Friday, October 15, 2021

MOTHERING SUNDAY* - BFI London Film Festival 2021 - Day 9

Eva Husson's MOTHERING SUNDAY is, I am sad to report, a total failure of a film. It has nothing in it to capture the interest of the viewer, and may even verge on the exploitative. This is all the more frustrating because it's an adaptation of Graham Swift's critically acclaimed novel of the same name, which told the story of a famous author and how an affair she had when working in service in the 1920s set her on the path to greatness. The problem is that this film shows us nothing of that greatness - we see no literary merit or acute perception by means of voiceover or later extracts of novels. Rather, the film merely declares the woman a success.  As a result, we are unconvinced, and don't understand why we should be interested in this author's origin story.

As the film opens we are in the last days of World War One.  The tone is one of suppressed grief and rage.  Three upper class families meet over a weekend in Henley. It becomes clear that one of them has lost both of their children in the war: the father (Colin Firth) represses this knowledge with banal cheeriness while the mother (Olivia Colman) looks sullen and detached but occasionally flares up into tears and deeply selfish condescension. Another family has lost two sons already, and the third, played by Josh O'Connor has inherited all their hopes and burdens. He must now study law and marry his deceased brother's fiancee.  He rebels by shagging the neighbour's maid (Odessa Young) and vast amounts of the film consist of them lying naked on a bed, or - once he departs for an engagement lunch - her wandering aimlessly naked around his house. This is basically 70% of the film. Will anything happen? No. Not even when a major event happens. There's no confrontation. No exposure. No dramatic tension. Nothing but boredom.

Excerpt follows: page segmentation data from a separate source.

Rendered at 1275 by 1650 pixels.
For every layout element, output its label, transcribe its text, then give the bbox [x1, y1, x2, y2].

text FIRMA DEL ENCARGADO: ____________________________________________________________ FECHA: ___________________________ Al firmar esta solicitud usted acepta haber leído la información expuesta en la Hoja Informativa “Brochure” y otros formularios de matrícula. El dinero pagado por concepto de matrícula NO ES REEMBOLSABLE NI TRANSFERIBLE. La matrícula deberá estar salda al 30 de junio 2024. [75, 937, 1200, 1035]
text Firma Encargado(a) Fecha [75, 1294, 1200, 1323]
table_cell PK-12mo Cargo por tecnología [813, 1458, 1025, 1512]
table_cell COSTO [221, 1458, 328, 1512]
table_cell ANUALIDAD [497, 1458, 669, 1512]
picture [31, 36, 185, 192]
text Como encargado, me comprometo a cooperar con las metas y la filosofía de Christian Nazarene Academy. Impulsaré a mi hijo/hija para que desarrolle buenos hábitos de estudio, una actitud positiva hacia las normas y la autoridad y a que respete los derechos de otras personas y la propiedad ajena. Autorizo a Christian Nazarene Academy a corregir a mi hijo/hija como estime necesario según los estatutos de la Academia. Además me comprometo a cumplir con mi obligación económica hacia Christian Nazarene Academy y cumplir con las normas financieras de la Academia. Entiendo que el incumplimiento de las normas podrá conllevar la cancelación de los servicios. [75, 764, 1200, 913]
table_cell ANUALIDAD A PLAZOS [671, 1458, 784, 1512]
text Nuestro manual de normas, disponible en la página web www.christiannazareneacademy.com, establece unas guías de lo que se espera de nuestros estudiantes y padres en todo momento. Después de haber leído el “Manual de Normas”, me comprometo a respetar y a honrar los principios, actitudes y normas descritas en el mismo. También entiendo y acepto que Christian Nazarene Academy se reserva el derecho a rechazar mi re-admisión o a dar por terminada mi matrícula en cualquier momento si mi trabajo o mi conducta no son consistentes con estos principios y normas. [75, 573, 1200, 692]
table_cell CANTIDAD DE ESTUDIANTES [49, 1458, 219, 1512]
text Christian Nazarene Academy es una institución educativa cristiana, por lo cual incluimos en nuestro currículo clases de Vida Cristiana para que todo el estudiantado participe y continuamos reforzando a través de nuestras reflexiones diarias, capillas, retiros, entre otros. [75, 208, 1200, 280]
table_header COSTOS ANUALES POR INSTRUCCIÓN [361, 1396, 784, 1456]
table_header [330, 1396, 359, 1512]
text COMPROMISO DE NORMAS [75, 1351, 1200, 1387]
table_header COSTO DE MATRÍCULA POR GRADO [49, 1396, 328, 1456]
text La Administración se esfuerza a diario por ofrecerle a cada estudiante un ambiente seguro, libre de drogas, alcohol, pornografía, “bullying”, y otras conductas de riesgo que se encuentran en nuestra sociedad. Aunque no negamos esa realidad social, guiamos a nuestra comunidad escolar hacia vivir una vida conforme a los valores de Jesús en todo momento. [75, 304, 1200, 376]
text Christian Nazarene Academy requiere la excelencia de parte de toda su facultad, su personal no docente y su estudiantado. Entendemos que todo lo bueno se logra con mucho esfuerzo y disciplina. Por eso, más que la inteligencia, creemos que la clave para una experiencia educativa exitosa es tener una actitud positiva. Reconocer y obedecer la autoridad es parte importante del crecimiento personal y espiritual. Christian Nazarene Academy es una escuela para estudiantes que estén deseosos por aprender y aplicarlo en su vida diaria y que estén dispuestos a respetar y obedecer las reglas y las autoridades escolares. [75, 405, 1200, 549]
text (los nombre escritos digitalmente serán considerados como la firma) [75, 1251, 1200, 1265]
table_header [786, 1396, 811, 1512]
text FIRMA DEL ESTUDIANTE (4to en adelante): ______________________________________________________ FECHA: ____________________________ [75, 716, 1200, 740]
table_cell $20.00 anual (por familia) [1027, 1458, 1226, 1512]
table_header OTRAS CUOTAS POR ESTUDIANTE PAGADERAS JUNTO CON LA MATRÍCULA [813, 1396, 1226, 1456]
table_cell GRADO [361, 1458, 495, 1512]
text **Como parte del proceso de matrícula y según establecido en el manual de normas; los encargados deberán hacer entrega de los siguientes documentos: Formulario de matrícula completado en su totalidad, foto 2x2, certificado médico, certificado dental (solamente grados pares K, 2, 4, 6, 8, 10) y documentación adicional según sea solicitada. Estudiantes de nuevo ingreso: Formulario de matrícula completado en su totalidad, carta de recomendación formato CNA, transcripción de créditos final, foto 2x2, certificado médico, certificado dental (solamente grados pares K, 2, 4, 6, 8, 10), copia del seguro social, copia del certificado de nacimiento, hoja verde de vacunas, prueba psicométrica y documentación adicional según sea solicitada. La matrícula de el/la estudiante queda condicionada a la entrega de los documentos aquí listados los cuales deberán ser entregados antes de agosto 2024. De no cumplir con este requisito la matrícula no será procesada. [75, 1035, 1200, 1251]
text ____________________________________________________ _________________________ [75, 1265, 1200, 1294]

We then flash forward at intervals to the maid's second love - a black philosopher. Oh, we think, this could be really fascinating. How does a black man navigate Oxford in the 1920s? What prejudice do they face as a mixed-race couple? But no. Zero drama or character exploration here. Pretty girl gets typewriter and supportive boyfriend. Writes novel we don't see. Is apparently brilliant. We don't see it. Grows up to be Glenda Jackson. Is insufferably arrogant. Who gives a shit?

The film was so dull I started wondering what the point of the nudity was. Is it that it's meant to be sex positive? If so, cool. Apparently this is what writer Alice Birch does, or did, in her adaptation of Sally Rooney's Normal People. But I couldn't help wondering what people would say if a male director made a film that basically just followed a pretty young naked girl around with no apparent dramatic purpose.

MOTHERING SUNDAY is rated R and has a running time of 111 minutes. It played Cannes, Toronto and the BFI London Film Festival 2021.  It will be released in the USA and UK on November 19th.